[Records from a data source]
————————
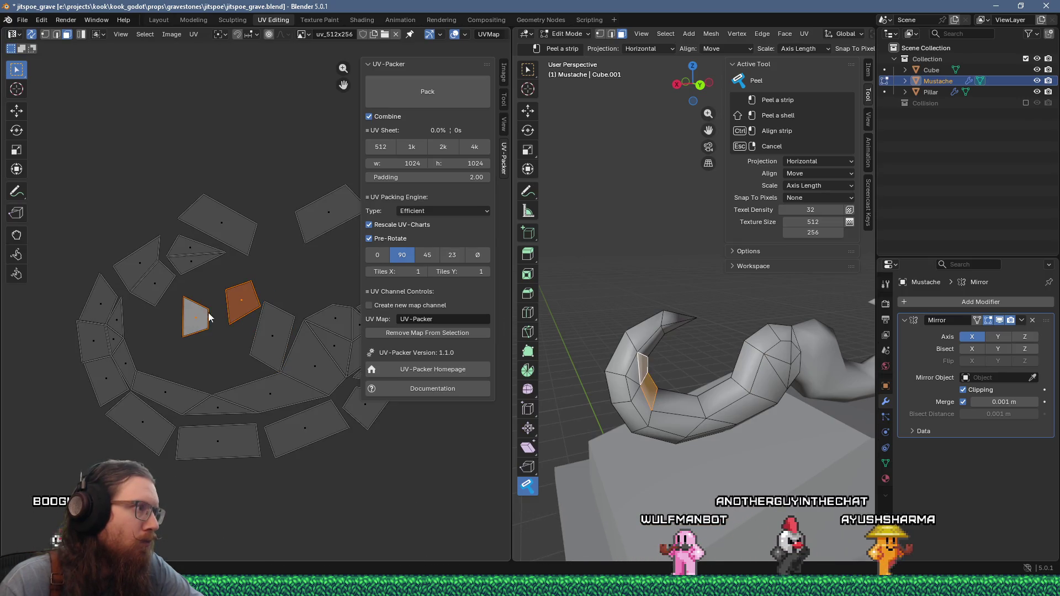
pyautogui.press('g')
pyautogui.click(181, 334)
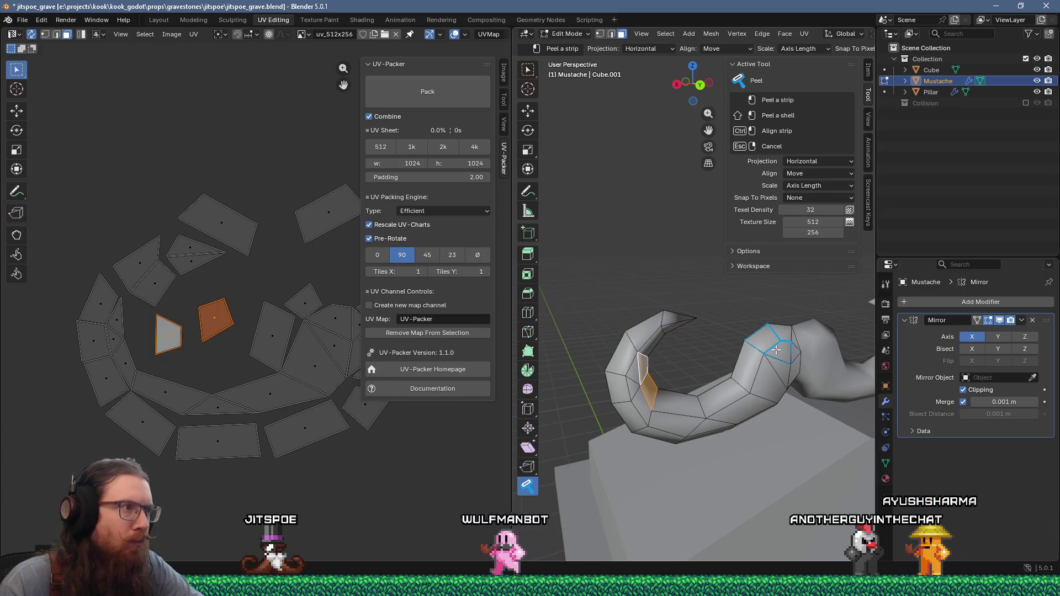
# Select another mustache face in the 3D view and start moving its UV island
pyautogui.click(769, 342)
pyautogui.scroll(-3, 287, 402)
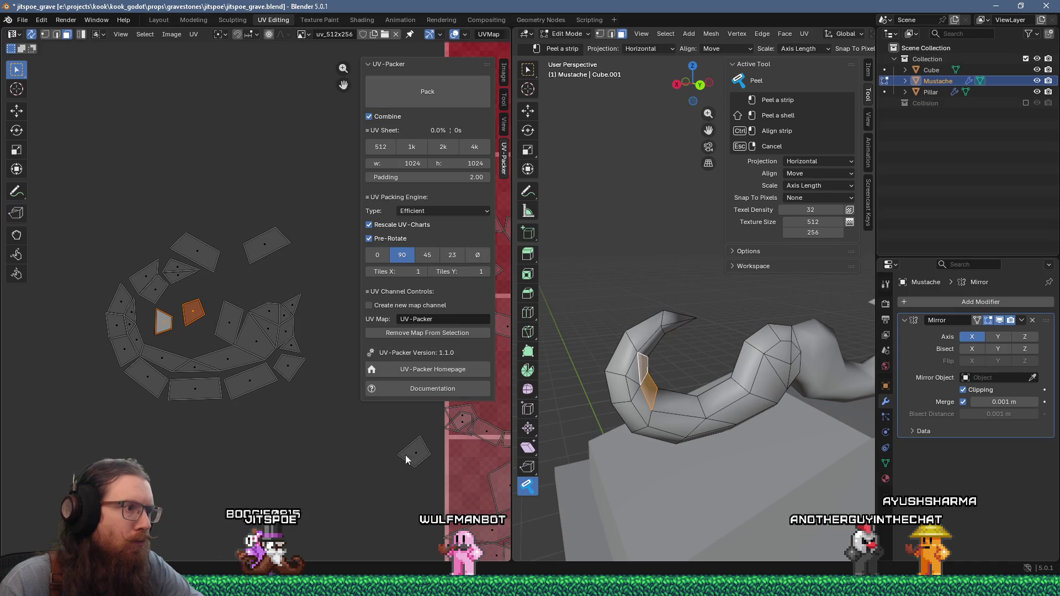
pyautogui.press('g')
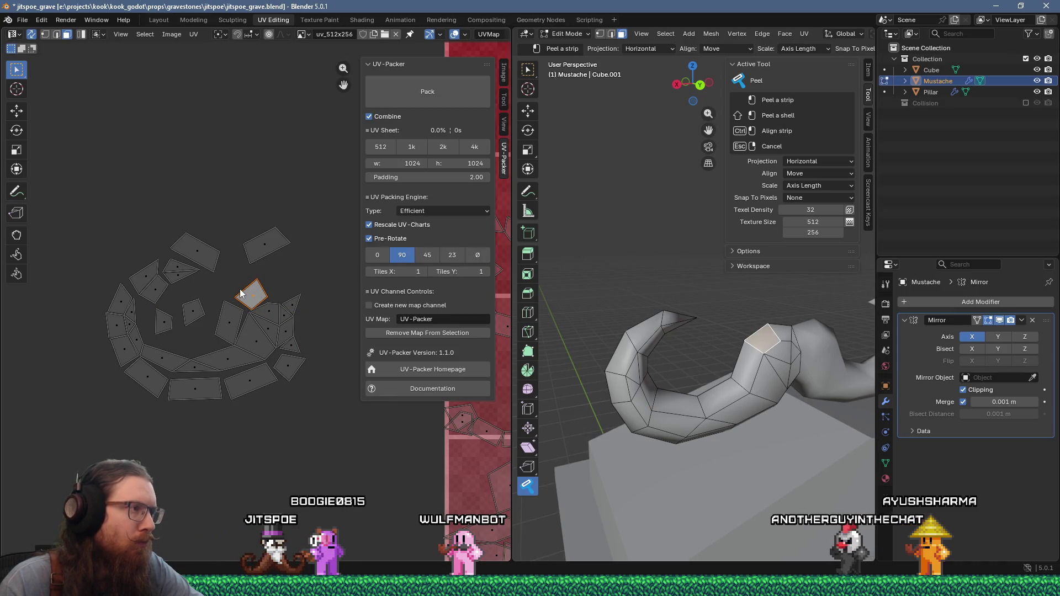
pyautogui.scroll(5, 241, 294)
pyautogui.scroll(-2, 237, 289)
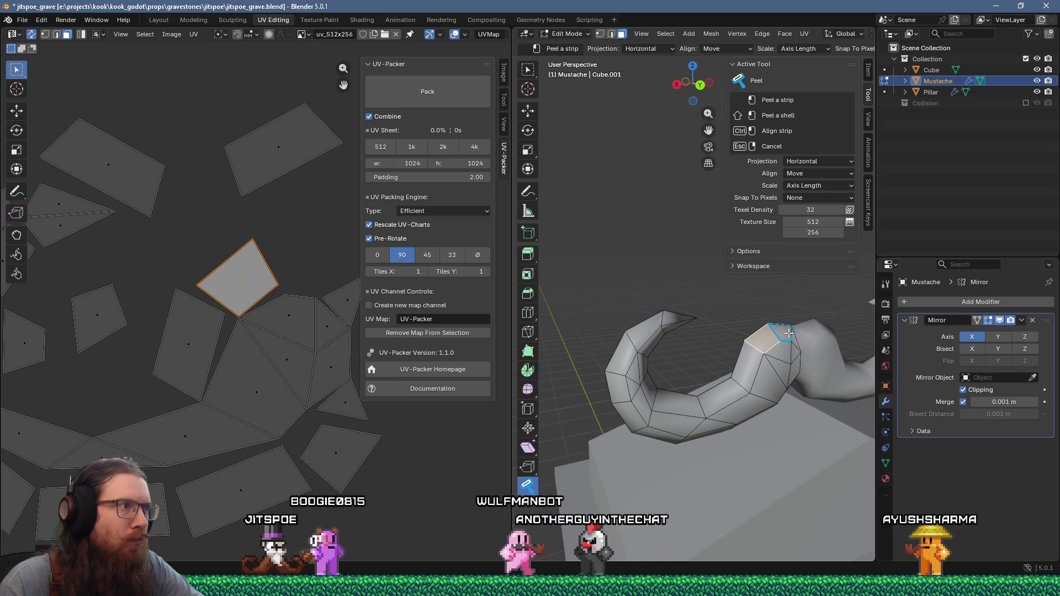
pyautogui.scroll(-6, 264, 360)
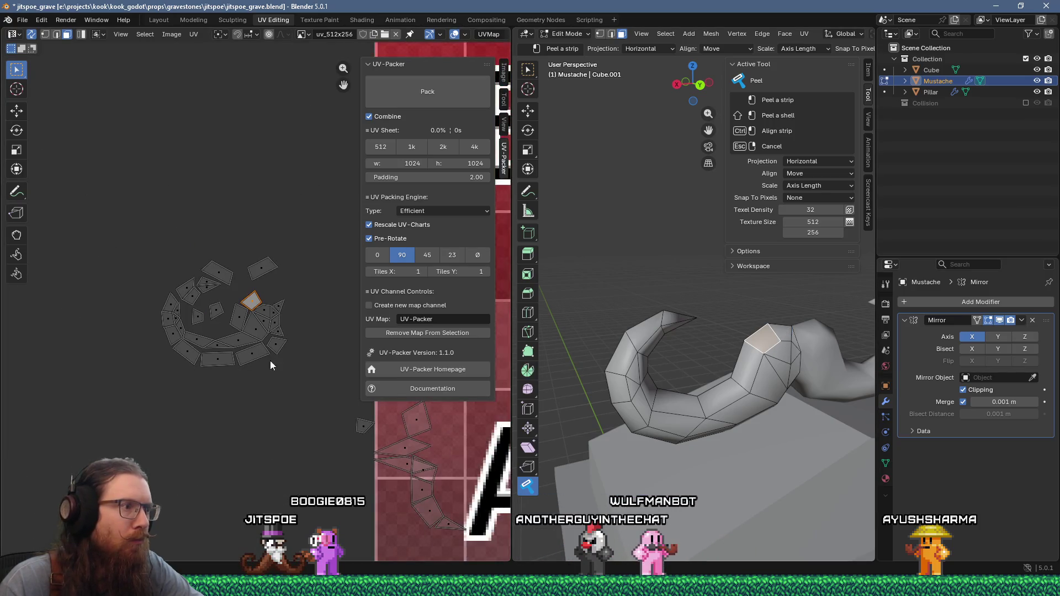
# Select a different mustache face and nudge its UV island into an adjusted position
pyautogui.click(779, 333)
pyautogui.press('g')
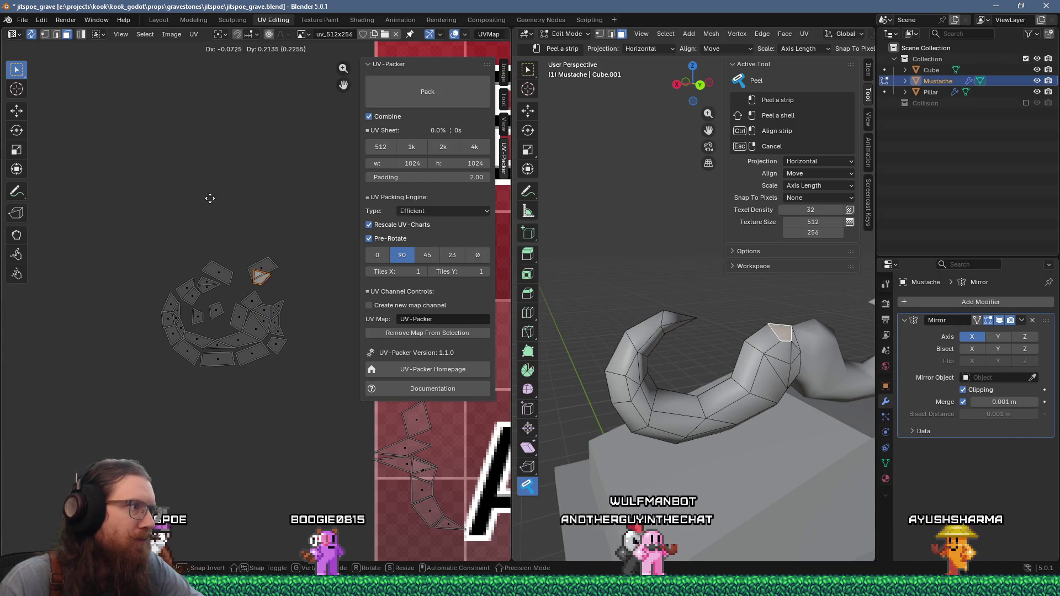
pyautogui.click(221, 221)
pyautogui.scroll(5, 240, 300)
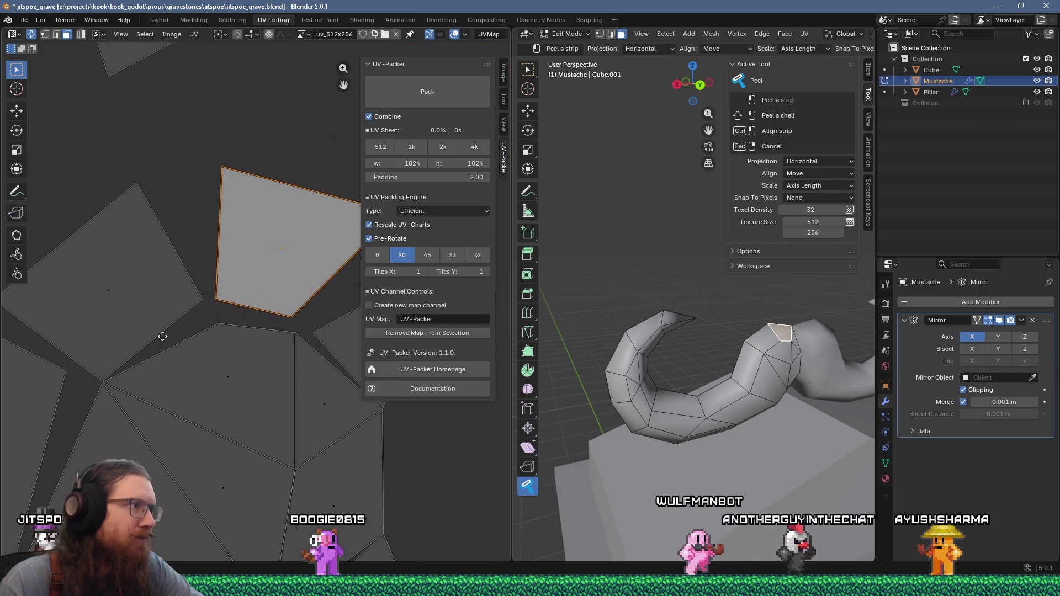
pyautogui.click(224, 329)
pyautogui.scroll(-5, 225, 329)
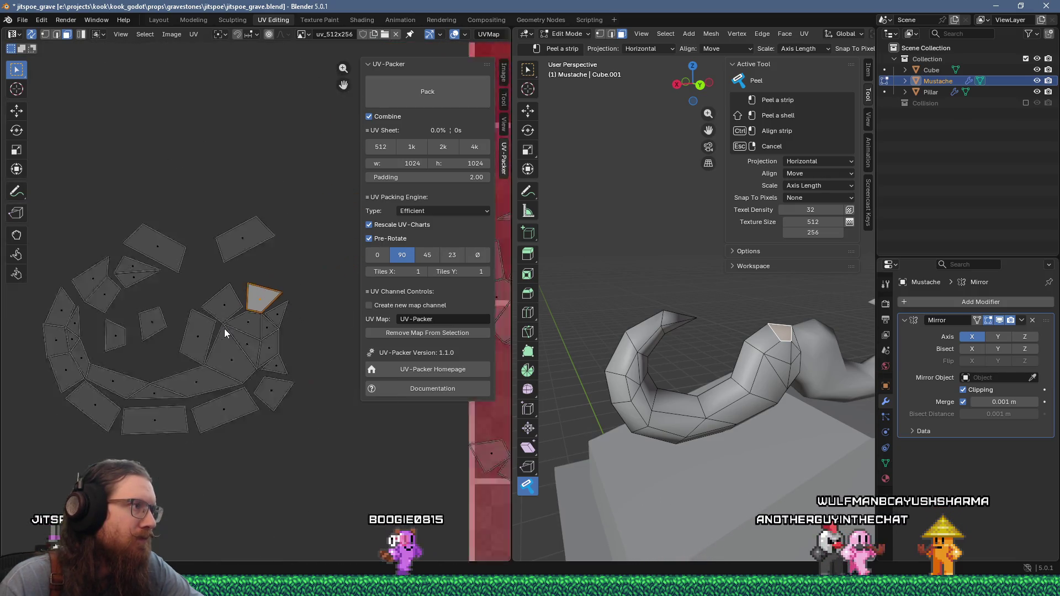
pyautogui.scroll(-3, 224, 329)
pyautogui.scroll(3, 218, 317)
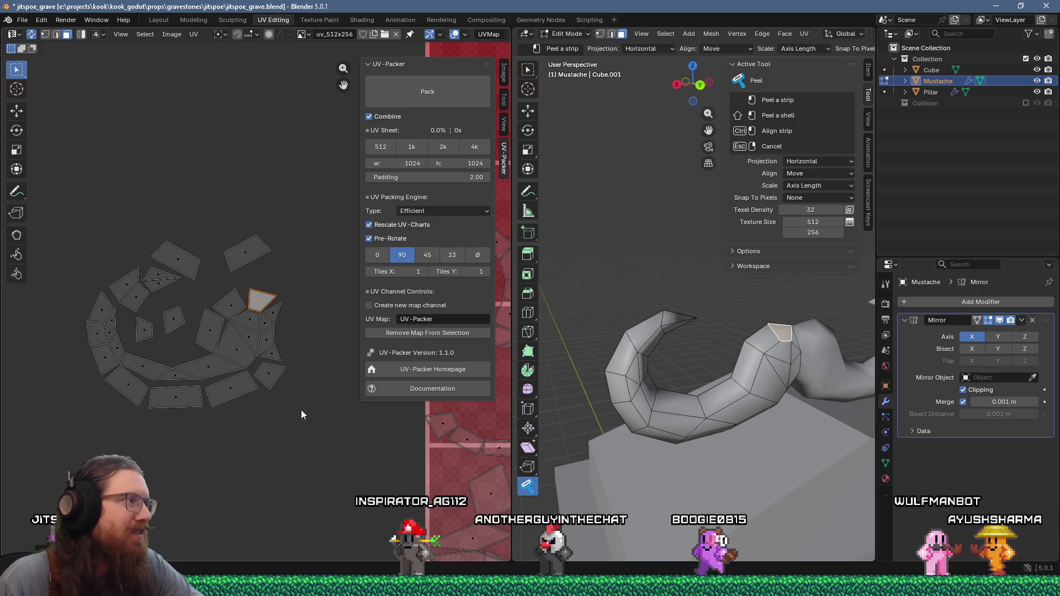
pyautogui.scroll(-2, 300, 410)
# Shift all the mustache UV islands together further to the left
pyautogui.moveTo(110, 226)
pyautogui.mouseDown()
pyautogui.moveTo(295, 386)
pyautogui.moveTo(291, 378)
pyautogui.mouseUp()
pyautogui.press('g')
————————
• **What the task asks**: Which lines above contain the word "face"? Show each of them.

• **Output for this exercise**:
# Select another mustache face in the 3D view and start moving its UV island
# Select a different mustache face and nudge its UV island into an adjusted position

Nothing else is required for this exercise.